Sin embargo, cuando se empieza a llevar a cabo la ejecución hipotecaria, se tendrá por delante un proceso judicial bastante largo antes de llegar al punto final tan infortunado, el deshaucio. Por lo tanto, este tiempo es el que se tendrá de margen para poder pagar el impago o llegar a un acuerdo con la entidad bancaria para que así se pueda frenar el desahucio. Además, existen otras formas de anular el embargo e, incluso, volver a las condiciones originales de la hipoteca. En el caso de que se forme parte de un colectivo vulnerable y se pueda acreditar, el banco se verá obligado a interrumpir el embargo de manera automática. También, si se consigue demostrar, a través de una demanda por cláusulas abusivas, la ejecución se declarará nula.


Para tener en cuenta el tiempo que se tiene para actuar y poder frenar el embargo, explicaremos el proceso que se sigue hasta llegar al punto final.

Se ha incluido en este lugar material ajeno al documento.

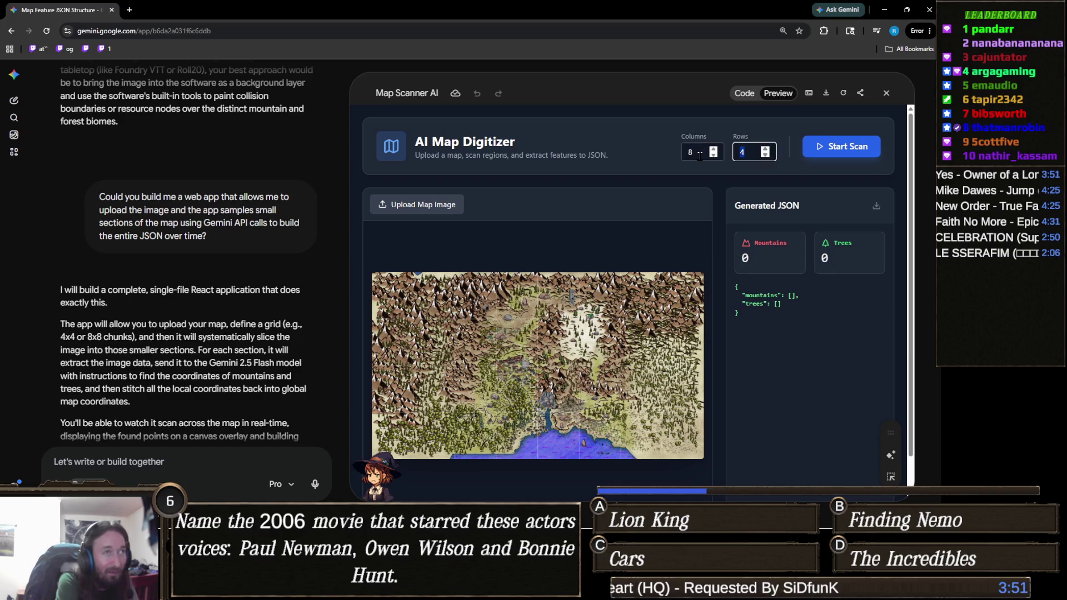
type("8")
left_click(675, 120)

De esta manera, se podrá valorar en qué situación se encuentra la tramitación y, por consiguiente, cómo se puede actuar y cuándo es mejor hacerlo.

  1. Aviso de impago. Tras pasar dos semanas de la fecha del pago y no recibir la cuota, el banco se pondrá en contacto con el deudor.

  2. Comunicado oficial. Al mes, el banco enviará un documento notificativo de la situación.

  3. Inscripción en el listado de morosos. A los 5 meses de no recibir las cuotas, el banco procederá a inscribir el titular a un listado de morosos, como A.S.N.E.F.

  4. Demanda judicial. Se tramita a partir del duodécimo mes de impago.

  5. Notificación de las cargas incluidas en la vivienda en el Registro de la Propiedad.

  6. Procedimiento para la subasta. Una vez el juez apruebe la subasta, se publicará la fecha y el lugar de la misma. Hay que tener en cuenta que no están obligados a informar al deudor, por lo que este deberá mantenerse al corriente.

  7. Subasta del inmueble y desahucio. Una vez se le conceda la vivienda al mejor postor, se procederá al embargo del inmueble, por lo que el deudor deberá abandonar su hogar, bajo la presencia policial y un cerrajero que cambiará la cerradura para que este no pueda volver a entrar.